The moderator slows the neutrons down. That means that you get a larger cross section for fission. (See the graph.) So, if the neutrons are thermal, they will see that larger cross section. So they will have an easier time finding some U235.

But the cross section is not zero at higher energies. So, by working harder at the design and by putting more U235 in, you can make it critical with less, or no, moderation.

Controlling the reactor is then the challenge. You must, as anorlunda said, keep it in the regime where delayed neutrons are still the difference between critical and sub-critical.

A prompt neutron is one that is released, as the name suggests, immediately on fission. A delayed neutron is released from a fission fragment through radioactive decay. These can be emitted from seconds to minutes after a fission happens. They then follow fission power up and down, but with a delay.

If you stay in the region of delayed neutrons, then you can control the reactor quite easily.
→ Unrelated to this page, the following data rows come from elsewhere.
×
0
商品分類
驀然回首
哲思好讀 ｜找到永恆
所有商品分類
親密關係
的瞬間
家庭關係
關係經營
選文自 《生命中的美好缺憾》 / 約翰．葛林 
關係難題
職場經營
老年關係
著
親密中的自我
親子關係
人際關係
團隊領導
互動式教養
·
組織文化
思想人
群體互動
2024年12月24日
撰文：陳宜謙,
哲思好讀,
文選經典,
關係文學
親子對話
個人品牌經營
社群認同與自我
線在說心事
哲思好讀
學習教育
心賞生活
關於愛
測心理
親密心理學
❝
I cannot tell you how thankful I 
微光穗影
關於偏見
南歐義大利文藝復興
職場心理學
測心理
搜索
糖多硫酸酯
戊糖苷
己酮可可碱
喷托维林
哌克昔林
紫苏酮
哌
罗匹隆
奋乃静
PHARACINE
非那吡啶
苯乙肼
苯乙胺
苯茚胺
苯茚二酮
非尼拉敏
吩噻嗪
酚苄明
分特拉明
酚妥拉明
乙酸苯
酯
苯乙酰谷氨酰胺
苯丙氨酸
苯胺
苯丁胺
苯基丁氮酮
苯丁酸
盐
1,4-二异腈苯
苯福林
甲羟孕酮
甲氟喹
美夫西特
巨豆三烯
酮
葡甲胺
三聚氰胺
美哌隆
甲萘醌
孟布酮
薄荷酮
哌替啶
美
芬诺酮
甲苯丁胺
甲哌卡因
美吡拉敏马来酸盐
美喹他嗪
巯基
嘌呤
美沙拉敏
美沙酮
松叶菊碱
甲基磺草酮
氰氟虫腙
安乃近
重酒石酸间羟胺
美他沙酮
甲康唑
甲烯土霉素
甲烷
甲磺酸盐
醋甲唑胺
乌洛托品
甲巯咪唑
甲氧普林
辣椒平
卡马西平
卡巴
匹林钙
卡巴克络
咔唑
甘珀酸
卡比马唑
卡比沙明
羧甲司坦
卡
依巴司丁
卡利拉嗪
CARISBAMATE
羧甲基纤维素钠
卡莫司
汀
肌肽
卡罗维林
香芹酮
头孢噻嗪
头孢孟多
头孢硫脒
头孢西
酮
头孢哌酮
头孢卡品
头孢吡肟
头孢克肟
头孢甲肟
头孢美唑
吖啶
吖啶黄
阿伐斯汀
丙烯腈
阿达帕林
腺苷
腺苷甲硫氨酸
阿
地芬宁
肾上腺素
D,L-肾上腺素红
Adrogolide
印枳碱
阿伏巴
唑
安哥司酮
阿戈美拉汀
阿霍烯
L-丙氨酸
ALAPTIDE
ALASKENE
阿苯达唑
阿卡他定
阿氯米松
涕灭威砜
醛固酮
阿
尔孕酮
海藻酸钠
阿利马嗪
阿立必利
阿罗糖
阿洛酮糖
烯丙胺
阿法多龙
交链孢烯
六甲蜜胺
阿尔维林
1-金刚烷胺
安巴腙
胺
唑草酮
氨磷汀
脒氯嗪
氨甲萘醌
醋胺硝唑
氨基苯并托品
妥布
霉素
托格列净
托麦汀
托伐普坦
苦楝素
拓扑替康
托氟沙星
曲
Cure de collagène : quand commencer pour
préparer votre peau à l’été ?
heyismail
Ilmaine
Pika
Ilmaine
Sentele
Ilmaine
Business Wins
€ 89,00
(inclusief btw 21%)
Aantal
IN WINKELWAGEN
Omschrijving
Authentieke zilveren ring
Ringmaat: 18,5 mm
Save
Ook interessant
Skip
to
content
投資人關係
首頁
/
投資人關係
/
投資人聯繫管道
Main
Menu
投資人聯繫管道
The characteristic time will be many seconds. If there is a small uptick in power, you have enough time to control it using fairly ordinary mechanical systems. If you get into the region where the reactor is critical without delayed neutrons, called the prompt region, then the characteristic time is milliseconds. Or possibly even a fraction of a millisecond in some designs. Such situations can't be controlled by normal mechanical systems, and you get huge extremely bad problems. Explosive in some designs.

So a "fast reactor" means that the neutrons average faster, not that the reactor is doing anything unusually fast otherwise. Broadly speaking, things are quite similar except for:
- The spectrum tends much more strongly towards the higher energy parts.
- The fuel tends to have much higher concentrations of U235. Or other fissile material if it is another fuel type.